* _Activity_: I'd like the listing below copied exactly, with the images left out.

Start of Records shown

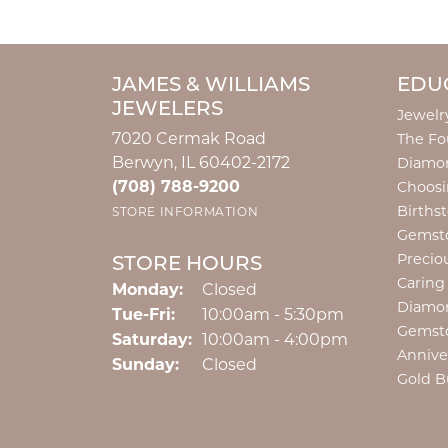
JAMES & WILLIAMS
EDU
JEWELERS
Jewelr
7020 Cermak Road
The Fo
Berwyn, IL 60402-2172
Diamon
(708) 788-9200
Choosi
Births
STORE INFORMATION
Gemst
Precio
STORE HOURS
Caring
Monday:
Closed
Diamo
Tuesday - Friday:
Tue-Fri:
10:00am - 5:30pm
Gemst
Saturday:
10:00am - 4:00pm
Annive
Sunday:
Closed
Gold B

End of Records shown

* _Written answer_:
JAMES & WILLIAMS
EDU
JEWELERS
Jewelr
7020 Cermak Road
The Fo
Berwyn, IL 60402-2172
Diamon
(708) 788-9200
Choosi
Births
STORE INFORMATION
Gemst
Precio
STORE HOURS
Caring
Monday:
Closed
Diamo
Tuesday - Friday:
Tue-Fri:
10:00am - 5:30pm
Gemst
Saturday:
10:00am - 4:00pm
Annive
Sunday:
Closed
Gold B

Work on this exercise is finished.